▽

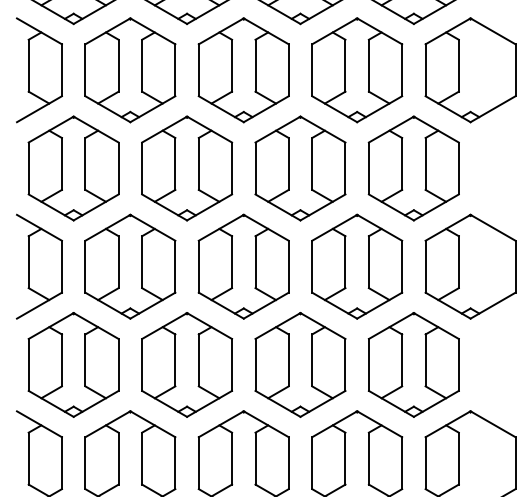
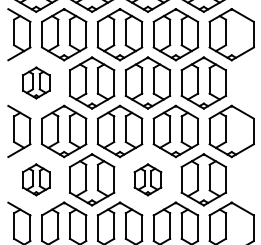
part: (74, 167) -> (36, 82), size x0.6
part: (74, 364) -> (36, 179), size x0.6
part: (299, 364) -> (147, 179), size x0.6

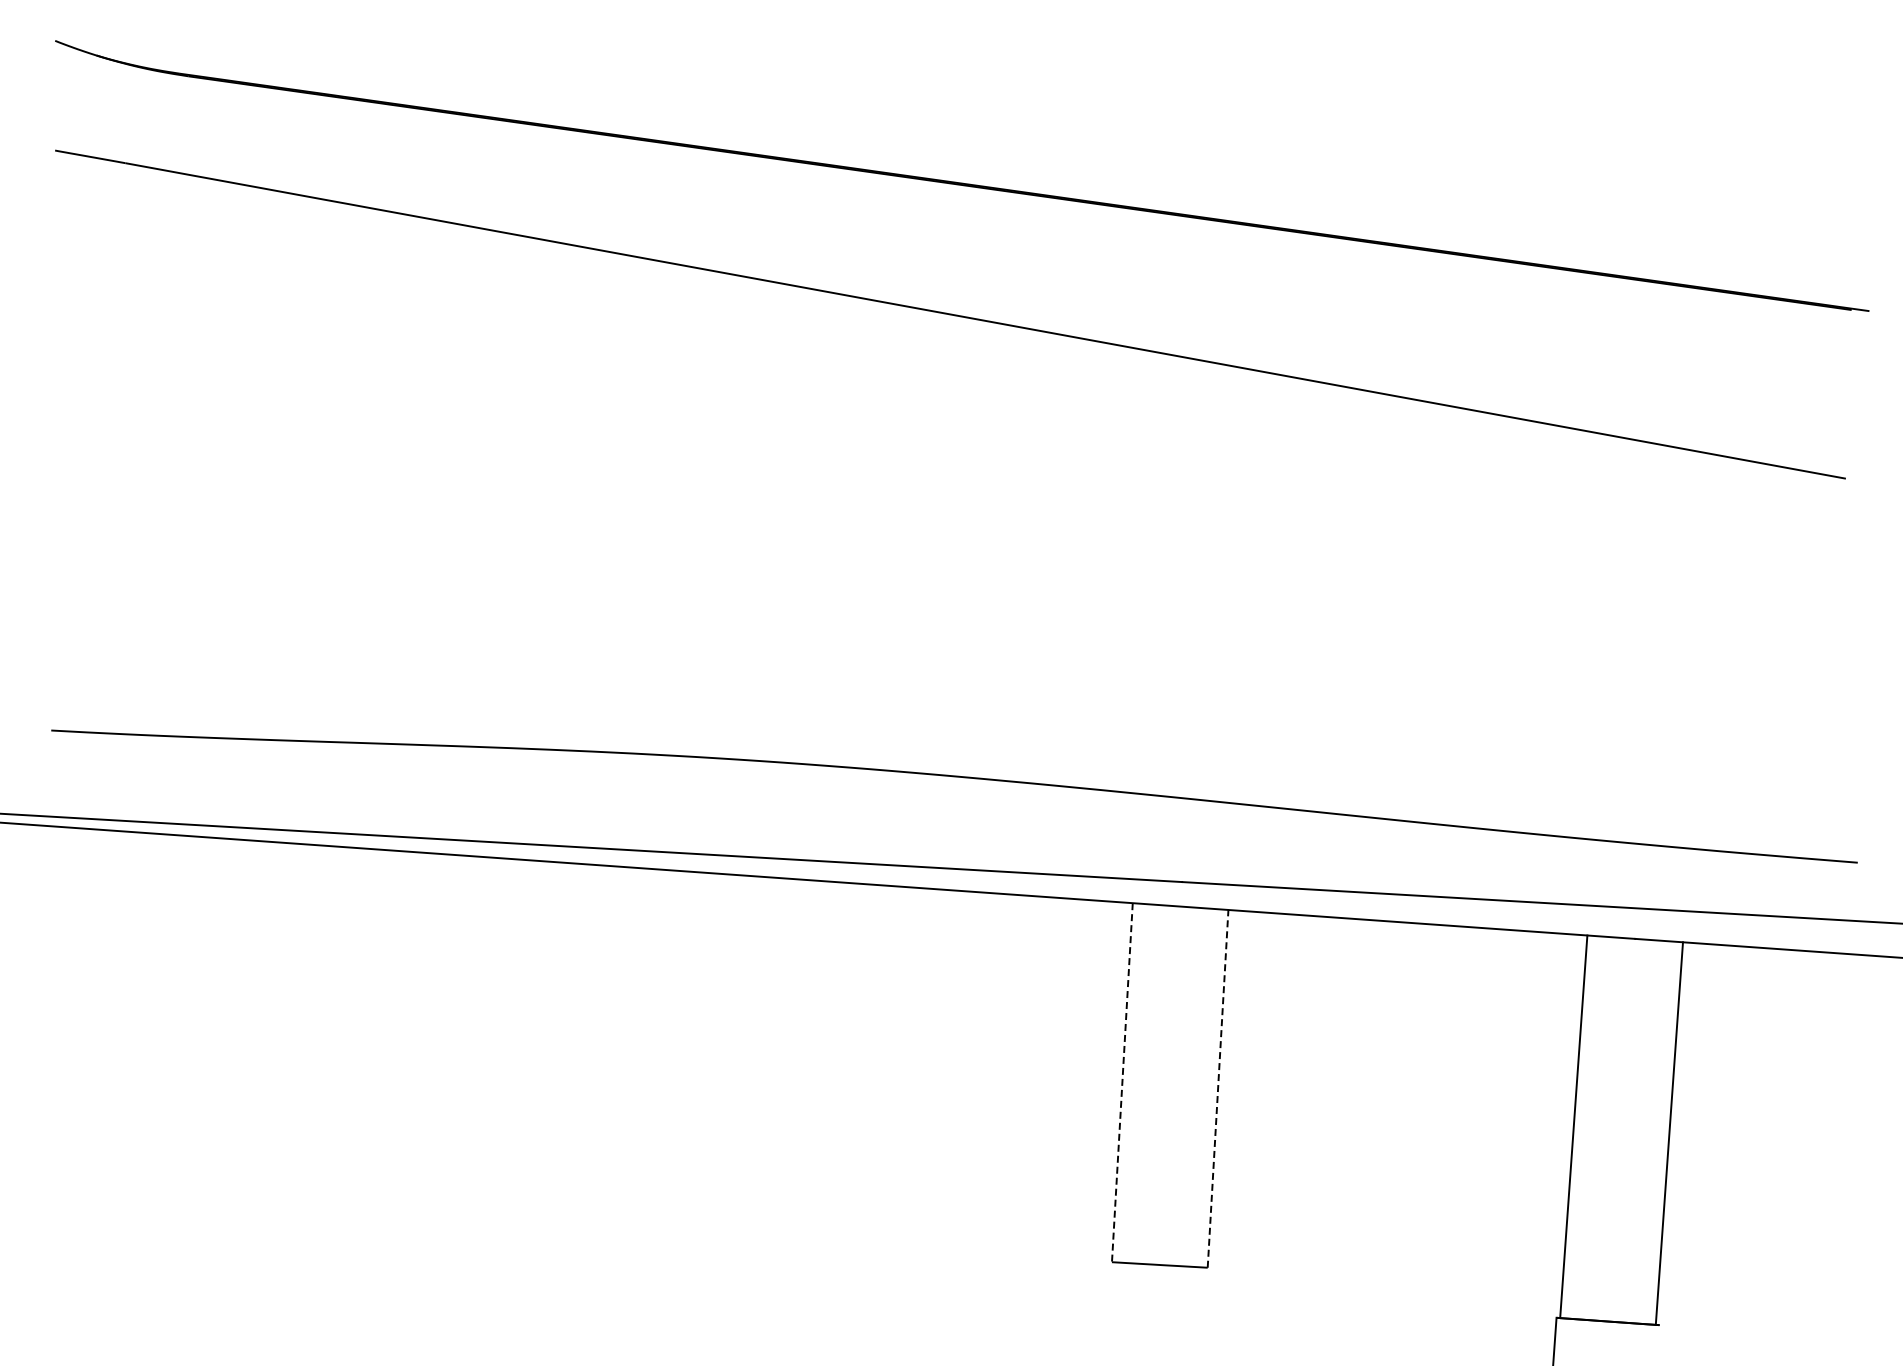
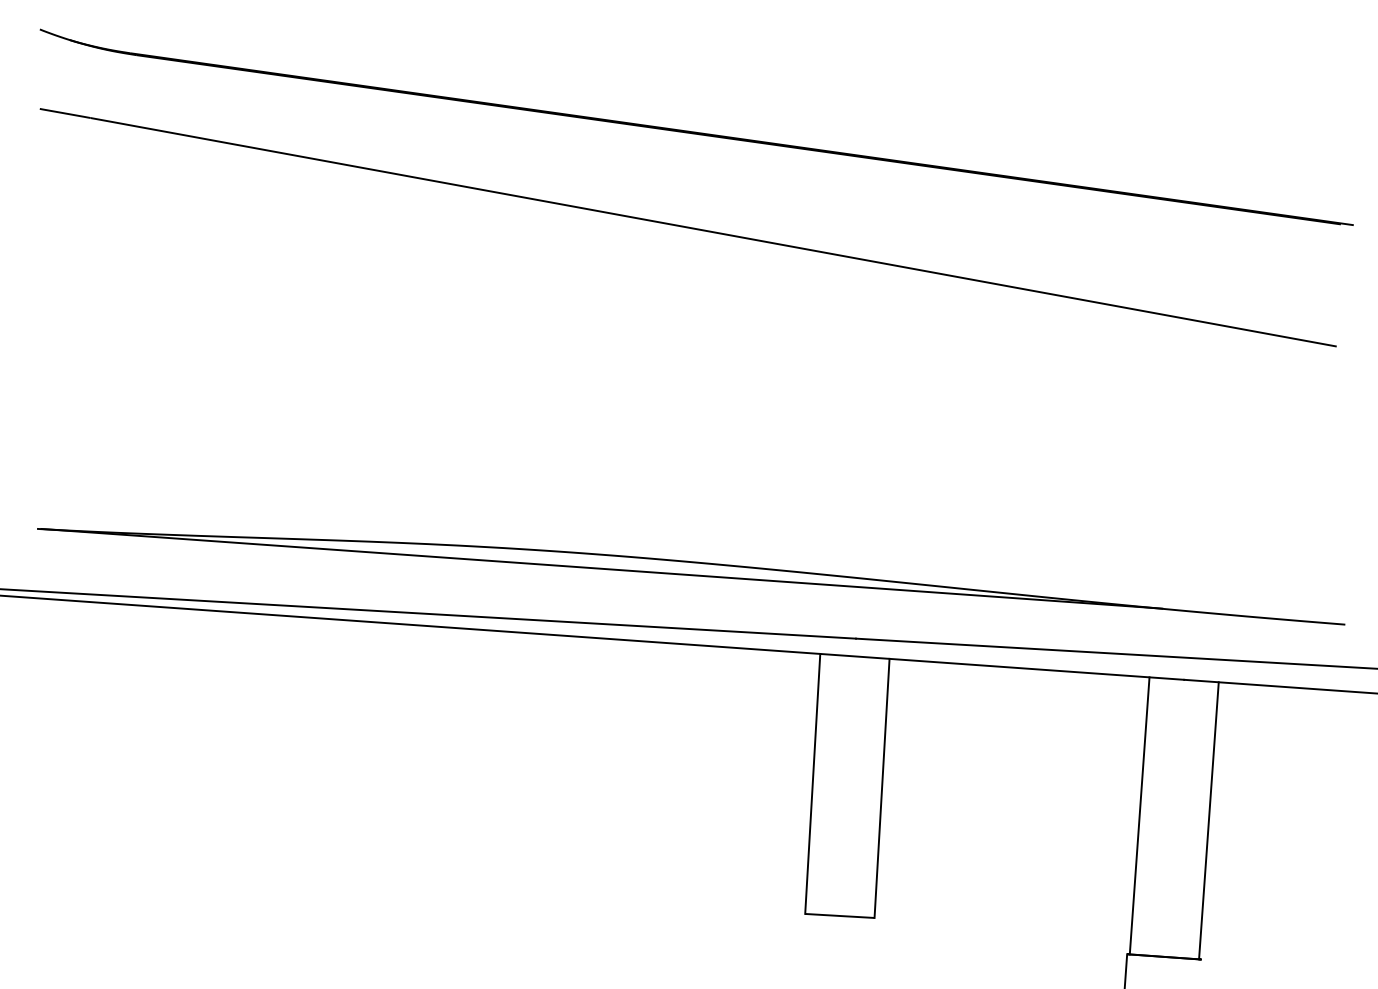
line: (831, 785) -> (602, 568), added
line: (1122, 1082) -> (812, 783), dashed -> solid
line: (1218, 1088) -> (882, 788), dashed -> solid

△

== What the task asks ==
Retype the entries word for word. Omit any images.

== Final answer ==
part: (74, 167) -> (36, 82), size x0.6
part: (74, 364) -> (36, 179), size x0.6
part: (299, 364) -> (147, 179), size x0.6

line: (831, 785) -> (602, 568), added
line: (1122, 1082) -> (812, 783), dashed -> solid
line: (1218, 1088) -> (882, 788), dashed -> solid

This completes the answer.